ACTIVITY
Using the listing below, return each line exactly as it reads.

RECORDS SUPPLIED

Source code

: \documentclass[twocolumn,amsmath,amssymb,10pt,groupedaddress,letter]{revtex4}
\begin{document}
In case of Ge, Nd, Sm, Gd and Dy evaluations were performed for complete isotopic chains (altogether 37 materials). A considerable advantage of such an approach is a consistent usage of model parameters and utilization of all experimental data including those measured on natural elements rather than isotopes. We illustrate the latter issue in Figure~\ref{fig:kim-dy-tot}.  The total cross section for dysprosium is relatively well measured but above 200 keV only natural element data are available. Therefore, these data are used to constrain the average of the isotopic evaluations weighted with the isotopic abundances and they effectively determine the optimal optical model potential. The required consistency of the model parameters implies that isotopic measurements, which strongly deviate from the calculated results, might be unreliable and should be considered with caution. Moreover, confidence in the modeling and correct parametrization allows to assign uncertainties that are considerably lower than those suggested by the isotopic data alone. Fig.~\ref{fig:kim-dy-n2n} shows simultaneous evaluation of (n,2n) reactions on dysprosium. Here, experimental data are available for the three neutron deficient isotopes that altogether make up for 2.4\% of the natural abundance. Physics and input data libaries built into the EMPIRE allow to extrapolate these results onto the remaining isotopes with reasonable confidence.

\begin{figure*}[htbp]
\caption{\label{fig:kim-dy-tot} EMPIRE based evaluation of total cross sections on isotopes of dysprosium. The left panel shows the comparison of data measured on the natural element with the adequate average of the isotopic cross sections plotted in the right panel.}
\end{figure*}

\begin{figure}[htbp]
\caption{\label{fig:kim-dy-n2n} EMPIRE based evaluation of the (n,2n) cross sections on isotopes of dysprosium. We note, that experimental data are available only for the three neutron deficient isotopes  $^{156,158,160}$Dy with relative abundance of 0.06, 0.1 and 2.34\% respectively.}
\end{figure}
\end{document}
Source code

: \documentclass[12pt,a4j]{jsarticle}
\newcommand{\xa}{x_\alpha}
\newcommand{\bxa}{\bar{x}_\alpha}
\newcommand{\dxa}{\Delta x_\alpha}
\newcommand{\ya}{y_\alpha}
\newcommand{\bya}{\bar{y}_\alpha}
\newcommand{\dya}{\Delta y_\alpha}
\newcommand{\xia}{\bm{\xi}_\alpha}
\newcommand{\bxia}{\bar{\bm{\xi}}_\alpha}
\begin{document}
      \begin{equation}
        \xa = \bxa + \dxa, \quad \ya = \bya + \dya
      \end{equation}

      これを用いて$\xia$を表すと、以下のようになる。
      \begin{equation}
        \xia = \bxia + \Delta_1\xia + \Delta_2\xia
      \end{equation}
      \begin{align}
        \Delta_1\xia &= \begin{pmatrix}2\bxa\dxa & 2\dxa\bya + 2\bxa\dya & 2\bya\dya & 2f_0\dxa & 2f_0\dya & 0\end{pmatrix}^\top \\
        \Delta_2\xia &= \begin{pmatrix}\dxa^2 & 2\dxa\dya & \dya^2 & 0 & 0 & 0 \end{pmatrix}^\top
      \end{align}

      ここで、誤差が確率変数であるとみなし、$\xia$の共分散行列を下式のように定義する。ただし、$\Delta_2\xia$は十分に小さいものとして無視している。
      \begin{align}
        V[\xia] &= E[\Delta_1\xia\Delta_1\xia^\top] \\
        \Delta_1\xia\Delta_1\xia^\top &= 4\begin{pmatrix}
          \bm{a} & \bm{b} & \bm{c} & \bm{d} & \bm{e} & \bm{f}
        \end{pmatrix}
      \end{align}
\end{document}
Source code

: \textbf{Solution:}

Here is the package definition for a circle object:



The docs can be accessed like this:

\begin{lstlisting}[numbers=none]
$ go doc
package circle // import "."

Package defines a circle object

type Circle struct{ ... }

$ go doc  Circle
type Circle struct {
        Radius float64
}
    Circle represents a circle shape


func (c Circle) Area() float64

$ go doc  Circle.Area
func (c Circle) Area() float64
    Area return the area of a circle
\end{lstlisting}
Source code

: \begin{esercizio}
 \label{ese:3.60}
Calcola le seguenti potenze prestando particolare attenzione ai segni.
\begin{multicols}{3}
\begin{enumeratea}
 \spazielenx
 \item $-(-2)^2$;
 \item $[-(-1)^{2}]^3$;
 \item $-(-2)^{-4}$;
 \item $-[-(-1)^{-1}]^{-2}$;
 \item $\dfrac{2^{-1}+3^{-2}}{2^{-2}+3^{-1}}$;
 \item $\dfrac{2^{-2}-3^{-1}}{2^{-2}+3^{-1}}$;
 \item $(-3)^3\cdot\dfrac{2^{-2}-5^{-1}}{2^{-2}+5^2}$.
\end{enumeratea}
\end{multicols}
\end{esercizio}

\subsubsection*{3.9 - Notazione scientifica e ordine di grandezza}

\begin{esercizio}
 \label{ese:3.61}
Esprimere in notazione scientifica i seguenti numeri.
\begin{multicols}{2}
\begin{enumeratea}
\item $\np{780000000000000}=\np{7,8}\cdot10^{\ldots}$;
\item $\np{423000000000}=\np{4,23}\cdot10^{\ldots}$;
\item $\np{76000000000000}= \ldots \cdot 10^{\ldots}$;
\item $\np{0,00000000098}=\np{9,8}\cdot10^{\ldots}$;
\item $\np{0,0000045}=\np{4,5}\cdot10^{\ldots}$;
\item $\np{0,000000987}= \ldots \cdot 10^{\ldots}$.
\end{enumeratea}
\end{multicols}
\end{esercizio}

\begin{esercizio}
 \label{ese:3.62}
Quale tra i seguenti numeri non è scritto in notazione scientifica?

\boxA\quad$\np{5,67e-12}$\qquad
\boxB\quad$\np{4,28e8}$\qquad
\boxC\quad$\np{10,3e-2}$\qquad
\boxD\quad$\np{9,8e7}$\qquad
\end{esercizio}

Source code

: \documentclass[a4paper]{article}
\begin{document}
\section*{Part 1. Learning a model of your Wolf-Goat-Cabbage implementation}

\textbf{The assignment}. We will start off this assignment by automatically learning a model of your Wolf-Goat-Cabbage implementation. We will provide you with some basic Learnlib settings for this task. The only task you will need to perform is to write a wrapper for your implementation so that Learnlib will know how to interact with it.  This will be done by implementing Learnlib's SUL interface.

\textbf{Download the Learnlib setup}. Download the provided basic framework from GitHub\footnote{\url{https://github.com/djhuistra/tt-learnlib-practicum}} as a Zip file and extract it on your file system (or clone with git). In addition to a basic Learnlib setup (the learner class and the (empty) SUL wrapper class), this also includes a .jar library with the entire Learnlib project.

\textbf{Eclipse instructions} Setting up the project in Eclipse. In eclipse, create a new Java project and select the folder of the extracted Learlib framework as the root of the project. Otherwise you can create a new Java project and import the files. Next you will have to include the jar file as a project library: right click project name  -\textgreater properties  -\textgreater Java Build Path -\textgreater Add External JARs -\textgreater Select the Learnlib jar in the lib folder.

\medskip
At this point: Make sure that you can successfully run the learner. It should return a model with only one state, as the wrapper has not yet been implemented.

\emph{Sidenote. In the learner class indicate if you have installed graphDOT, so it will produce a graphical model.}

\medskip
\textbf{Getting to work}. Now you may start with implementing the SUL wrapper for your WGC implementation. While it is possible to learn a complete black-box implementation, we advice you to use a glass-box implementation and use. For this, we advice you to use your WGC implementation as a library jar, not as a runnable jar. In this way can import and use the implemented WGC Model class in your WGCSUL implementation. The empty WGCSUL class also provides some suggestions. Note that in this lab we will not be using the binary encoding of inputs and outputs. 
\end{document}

TASK RESULT
Source code

: \documentclass[twocolumn,amsmath,amssymb,10pt,groupedaddress,letter]{revtex4}
\begin{document}
In case of Ge, Nd, Sm, Gd and Dy evaluations were performed for complete isotopic chains (altogether 37 materials). A considerable advantage of such an approach is a consistent usage of model parameters and utilization of all experimental data including those measured on natural elements rather than isotopes. We illustrate the latter issue in Figure~\ref{fig:kim-dy-tot}.  The total cross section for dysprosium is relatively well measured but above 200 keV only natural element data are available. Therefore, these data are used to constrain the average of the isotopic evaluations weighted with the isotopic abundances and they effectively determine the optimal optical model potential. The required consistency of the model parameters implies that isotopic measurements, which strongly deviate from the calculated results, might be unreliable and should be considered with caution. Moreover, confidence in the modeling and correct parametrization allows to assign uncertainties that are considerably lower than those suggested by the isotopic data alone. Fig.~\ref{fig:kim-dy-n2n} shows simultaneous evaluation of (n,2n) reactions on dysprosium. Here, experimental data are available for the three neutron deficient isotopes that altogether make up for 2.4\% of the natural abundance. Physics and input data libaries built into the EMPIRE allow to extrapolate these results onto the remaining isotopes with reasonable confidence.

\begin{figure*}[htbp]
\caption{\label{fig:kim-dy-tot} EMPIRE based evaluation of total cross sections on isotopes of dysprosium. The left panel shows the comparison of data measured on the natural element with the adequate average of the isotopic cross sections plotted in the right panel.}
\end{figure*}

\begin{figure}[htbp]
\caption{\label{fig:kim-dy-n2n} EMPIRE based evaluation of the (n,2n) cross sections on isotopes of dysprosium. We note, that experimental data are available only for the three neutron deficient isotopes  $^{156,158,160}$Dy with relative abundance of 0.06, 0.1 and 2.34\% respectively.}
\end{figure}
\end{document}
Source code

: \documentclass[12pt,a4j]{jsarticle}
\newcommand{\xa}{x_\alpha}
\newcommand{\bxa}{\bar{x}_\alpha}
\newcommand{\dxa}{\Delta x_\alpha}
\newcommand{\ya}{y_\alpha}
\newcommand{\bya}{\bar{y}_\alpha}
\newcommand{\dya}{\Delta y_\alpha}
\newcommand{\xia}{\bm{\xi}_\alpha}
\newcommand{\bxia}{\bar{\bm{\xi}}_\alpha}
\begin{document}
      \begin{equation}
        \xa = \bxa + \dxa, \quad \ya = \bya + \dya
      \end{equation}

      これを用いて$\xia$を表すと、以下のようになる。
      \begin{equation}
        \xia = \bxia + \Delta_1\xia + \Delta_2\xia
      \end{equation}
      \begin{align}
        \Delta_1\xia &= \begin{pmatrix}2\bxa\dxa & 2\dxa\bya + 2\bxa\dya & 2\bya\dya & 2f_0\dxa & 2f_0\dya & 0\end{pmatrix}^\top \\
        \Delta_2\xia &= \begin{pmatrix}\dxa^2 & 2\dxa\dya & \dya^2 & 0 & 0 & 0 \end{pmatrix}^\top
      \end{align}

      ここで、誤差が確率変数であるとみなし、$\xia$の共分散行列を下式のように定義する。ただし、$\Delta_2\xia$は十分に小さいものとして無視している。
      \begin{align}
        V[\xia] &= E[\Delta_1\xia\Delta_1\xia^\top] \\
        \Delta_1\xia\Delta_1\xia^\top &= 4\begin{pmatrix}
          \bm{a} & \bm{b} & \bm{c} & \bm{d} & \bm{e} & \bm{f}
        \end{pmatrix}
      \end{align}
\end{document}
Source code

: \textbf{Solution:}

Here is the package definition for a circle object:



The docs can be accessed like this:

\begin{lstlisting}[numbers=none]
$ go doc
package circle // import "."

Package defines a circle object

type Circle struct{ ... }

$ go doc  Circle
type Circle struct {
        Radius float64
}
    Circle represents a circle shape


func (c Circle) Area() float64

$ go doc  Circle.Area
func (c Circle) Area() float64
    Area return the area of a circle
\end{lstlisting}
Source code

: \begin{esercizio}
 \label{ese:3.60}
Calcola le seguenti potenze prestando particolare attenzione ai segni.
\begin{multicols}{3}
\begin{enumeratea}
 \spazielenx
 \item $-(-2)^2$;
 \item $[-(-1)^{2}]^3$;
 \item $-(-2)^{-4}$;
 \item $-[-(-1)^{-1}]^{-2}$;
 \item $\dfrac{2^{-1}+3^{-2}}{2^{-2}+3^{-1}}$;
 \item $\dfrac{2^{-2}-3^{-1}}{2^{-2}+3^{-1}}$;
 \item $(-3)^3\cdot\dfrac{2^{-2}-5^{-1}}{2^{-2}+5^2}$.
\end{enumeratea}
\end{multicols}
\end{esercizio}

\subsubsection*{3.9 - Notazione scientifica e ordine di grandezza}

\begin{esercizio}
 \label{ese:3.61}
Esprimere in notazione scientifica i seguenti numeri.
\begin{multicols}{2}
\begin{enumeratea}
\item $\np{780000000000000}=\np{7,8}\cdot10^{\ldots}$;
\item $\np{423000000000}=\np{4,23}\cdot10^{\ldots}$;
\item $\np{76000000000000}= \ldots \cdot 10^{\ldots}$;
\item $\np{0,00000000098}=\np{9,8}\cdot10^{\ldots}$;
\item $\np{0,0000045}=\np{4,5}\cdot10^{\ldots}$;
\item $\np{0,000000987}= \ldots \cdot 10^{\ldots}$.
\end{enumeratea}
\end{multicols}
\end{esercizio}

\begin{esercizio}
 \label{ese:3.62}
Quale tra i seguenti numeri non è scritto in notazione scientifica?

\boxA\quad$\np{5,67e-12}$\qquad
\boxB\quad$\np{4,28e8}$\qquad
\boxC\quad$\np{10,3e-2}$\qquad
\boxD\quad$\np{9,8e7}$\qquad
\end{esercizio}

Source code

: \documentclass[a4paper]{article}
\begin{document}
\section*{Part 1. Learning a model of your Wolf-Goat-Cabbage implementation}

\textbf{The assignment}. We will start off this assignment by automatically learning a model of your Wolf-Goat-Cabbage implementation. We will provide you with some basic Learnlib settings for this task. The only task you will need to perform is to write a wrapper for your implementation so that Learnlib will know how to interact with it.  This will be done by implementing Learnlib's SUL interface.

\textbf{Download the Learnlib setup}. Download the provided basic framework from GitHub\footnote{\url{https://github.com/djhuistra/tt-learnlib-practicum}} as a Zip file and extract it on your file system (or clone with git). In addition to a basic Learnlib setup (the learner class and the (empty) SUL wrapper class), this also includes a .jar library with the entire Learnlib project.

\textbf{Eclipse instructions} Setting up the project in Eclipse. In eclipse, create a new Java project and select the folder of the extracted Learlib framework as the root of the project. Otherwise you can create a new Java project and import the files. Next you will have to include the jar file as a project library: right click project name  -\textgreater properties  -\textgreater Java Build Path -\textgreater Add External JARs -\textgreater Select the Learnlib jar in the lib folder.

\medskip
At this point: Make sure that you can successfully run the learner. It should return a model with only one state, as the wrapper has not yet been implemented.

\emph{Sidenote. In the learner class indicate if you have installed graphDOT, so it will produce a graphical model.}

\medskip
\textbf{Getting to work}. Now you may start with implementing the SUL wrapper for your WGC implementation. While it is possible to learn a complete black-box implementation, we advice you to use a glass-box implementation and use. For this, we advice you to use your WGC implementation as a library jar, not as a runnable jar. In this way can import and use the implemented WGC Model class in your WGCSUL implementation. The empty WGCSUL class also provides some suggestions. Note that in this lab we will not be using the binary encoding of inputs and outputs. 
\end{document}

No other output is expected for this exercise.